Images with localized body landmarks

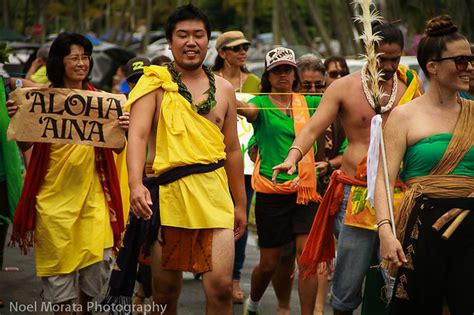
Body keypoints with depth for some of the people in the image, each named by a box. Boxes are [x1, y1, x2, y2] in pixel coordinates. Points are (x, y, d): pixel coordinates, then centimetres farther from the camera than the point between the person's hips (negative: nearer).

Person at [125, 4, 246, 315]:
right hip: (167, 193, -2)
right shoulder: (156, 82, 0)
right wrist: (136, 184, -29)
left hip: (215, 195, 2)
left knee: (221, 285, -9)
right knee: (165, 289, 7)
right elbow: (138, 134, -13)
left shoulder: (224, 89, 12)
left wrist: (240, 204, 19)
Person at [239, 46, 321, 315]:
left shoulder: (307, 102, 9)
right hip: (271, 191, -2)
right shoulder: (262, 103, -2)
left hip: (305, 189, 2)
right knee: (269, 262, 8)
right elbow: (248, 110, -25)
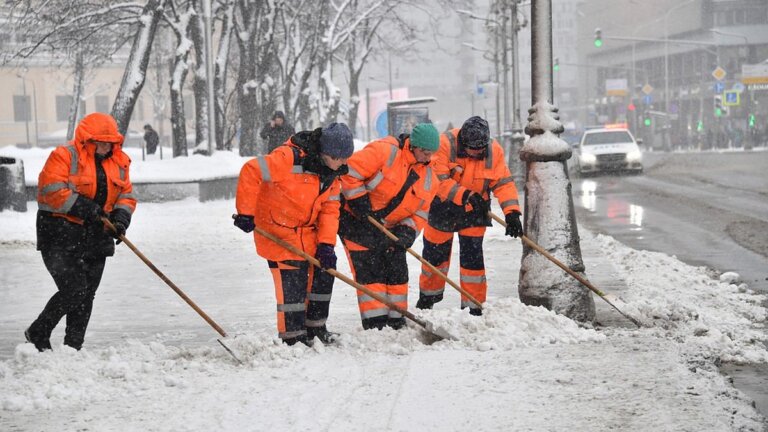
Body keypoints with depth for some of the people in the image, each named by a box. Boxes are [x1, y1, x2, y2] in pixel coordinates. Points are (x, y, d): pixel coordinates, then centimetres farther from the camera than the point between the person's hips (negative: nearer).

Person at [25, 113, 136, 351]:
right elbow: (51, 189, -19)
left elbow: (126, 195, 14)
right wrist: (82, 207, -22)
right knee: (73, 290, -15)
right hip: (61, 235, -7)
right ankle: (37, 334, 4)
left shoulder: (118, 162, 11)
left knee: (87, 295, 6)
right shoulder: (64, 157, -10)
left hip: (95, 238, 7)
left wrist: (121, 218, -6)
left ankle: (73, 348, 14)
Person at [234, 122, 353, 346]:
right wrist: (245, 212, -26)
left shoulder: (331, 173, 0)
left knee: (324, 272, 9)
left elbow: (330, 209, 2)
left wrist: (326, 243, -10)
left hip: (308, 233, 8)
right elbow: (251, 172, -29)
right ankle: (293, 338, 2)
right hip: (277, 232, -8)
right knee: (291, 284, -9)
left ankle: (315, 328, 25)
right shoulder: (289, 158, -26)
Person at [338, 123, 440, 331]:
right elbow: (350, 172, -24)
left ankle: (397, 322, 16)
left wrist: (408, 230, -14)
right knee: (370, 271, -10)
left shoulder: (428, 177, 2)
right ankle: (375, 324, -8)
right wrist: (360, 202, -24)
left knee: (397, 272, 6)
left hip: (388, 228, 7)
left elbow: (420, 212, 4)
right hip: (356, 220, -7)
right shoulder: (385, 151, -21)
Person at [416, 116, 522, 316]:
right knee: (435, 253, 14)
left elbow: (504, 183, -12)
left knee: (472, 256, -5)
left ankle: (474, 304, 5)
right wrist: (464, 195, -37)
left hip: (474, 211, 1)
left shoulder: (494, 151, -14)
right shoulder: (445, 144, -24)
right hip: (443, 208, -1)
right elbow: (438, 180, -27)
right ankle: (428, 295, 37)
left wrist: (511, 212, -25)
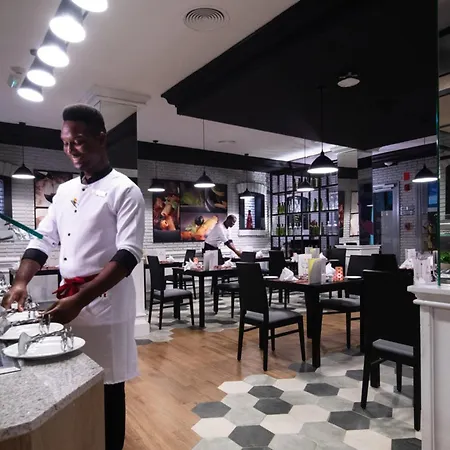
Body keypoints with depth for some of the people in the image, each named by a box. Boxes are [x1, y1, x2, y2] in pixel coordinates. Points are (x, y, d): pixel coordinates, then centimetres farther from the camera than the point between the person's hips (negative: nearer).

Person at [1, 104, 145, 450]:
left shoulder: (124, 190, -9)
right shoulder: (65, 191, 12)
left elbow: (129, 254, -17)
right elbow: (43, 239, 14)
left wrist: (80, 300, -23)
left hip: (105, 303, -6)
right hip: (67, 301, 6)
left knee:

Your assignment:
Where does the word "elbow" appear in the records above? Return every line that holds it.

The answer:
right elbow: (138, 134, -13)
right elbow: (248, 110, -25)
right elbow: (51, 189, -19)
left elbow: (126, 195, 14)
left elbow: (330, 209, 2)
right elbow: (251, 172, -29)
right elbow: (350, 172, -24)
left elbow: (420, 212, 4)
left elbow: (504, 183, -12)
right elbow: (438, 180, -27)
left elbow: (129, 254, -17)
right elbow: (43, 239, 14)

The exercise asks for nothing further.